Data Center Latency Reduced by MIT Research; Tests at Facebook Facility
In August, researchers from the Massachusetts Institute of Technology will be presenting a paper on a new network management system they’ve dubbed Fastpass, which allows for “no-wait data centers.” At the annual conference for the ACM Special Interest Group on Data Communication, the researchers will describe how they have been able to reduce the queue length for network transmission by over 99 percent.
As opposed to a standard decentralized configuration, the Fastpass system employs a centralized data center model utilizing an arbiter that makes all routing choices.

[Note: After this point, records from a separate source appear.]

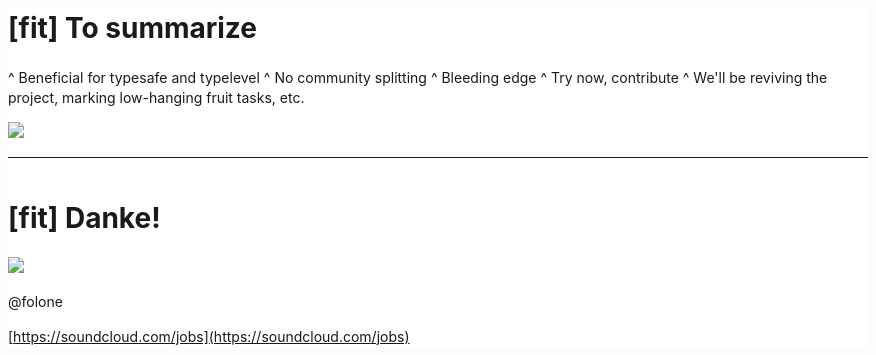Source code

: # [fit] To summarize

^ Beneficial for typesafe and typelevel
^ No community splitting
^ Bleeding edge
^ Try now, contribute
^ We'll be reviving the project, marking low-hanging fruit tasks, etc.

![](https://cdn.eyeem.com/thumb/900/900/df7222e32cfeba37071041878bf50cb62e709b06?highRes=true)

---

# [fit] Danke!

![](https://cdn.eyeem.com/thumb/900/900/cf7f3b70599927b329a4e56040f11e92084a0b40?highRes=true)

@folone

[https://soundcloud.com/jobs](https://soundcloud.com/jobs)


[^0]: http://typelevel.org/blog/2014/09/02/typelevel-scala.html
[^1]: https://gist.github.com/milessabin/c9f8befa932d98dcc7a4
[^2]: requeires `-Xexperimental` flag
[^3]: https://github.com/typelevel/scala/issues/28 -- `@implicitWeight`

The arbiter analyzes network traffic holistically and makes decisions about routing based on the results. In experimental testing, researchers showed that a single 8-core arbiter machine could handle over 2 terabytes of data per second. Based on testing, they believe they could scale to a network of as many as 1,000 switches.
MIT was allowed to do testing in cooperation with Facebook and, making use of one of their facilities, were able to show reductions in latency that practically eliminated the normal queue. The report stated that, even in heaviest traffic conditions, average request latency dropped from 3.65 microseconds to 0.23 microseconds, over a 95 percent reduction.
The Fastpass system utilizes a new way of divvying up the processing power necessary to calculate transmission timings among multiple cores. The system essentially organizes workloads by time slot and schedules requests to whichever server is free first. All other work is passed on to the next core, which operates in the same way. Researchers admit that the system seems counterintuitive, but proved that even with the necessary lag to send requests through the arbiter, Fastpass dramatically improved overall network performance.
In the long run, MIT believes the system could be put to use in rapid deploy data centers to create highly-scalable, centralized systems that will deliver faster, more efficient and less expensive networking models.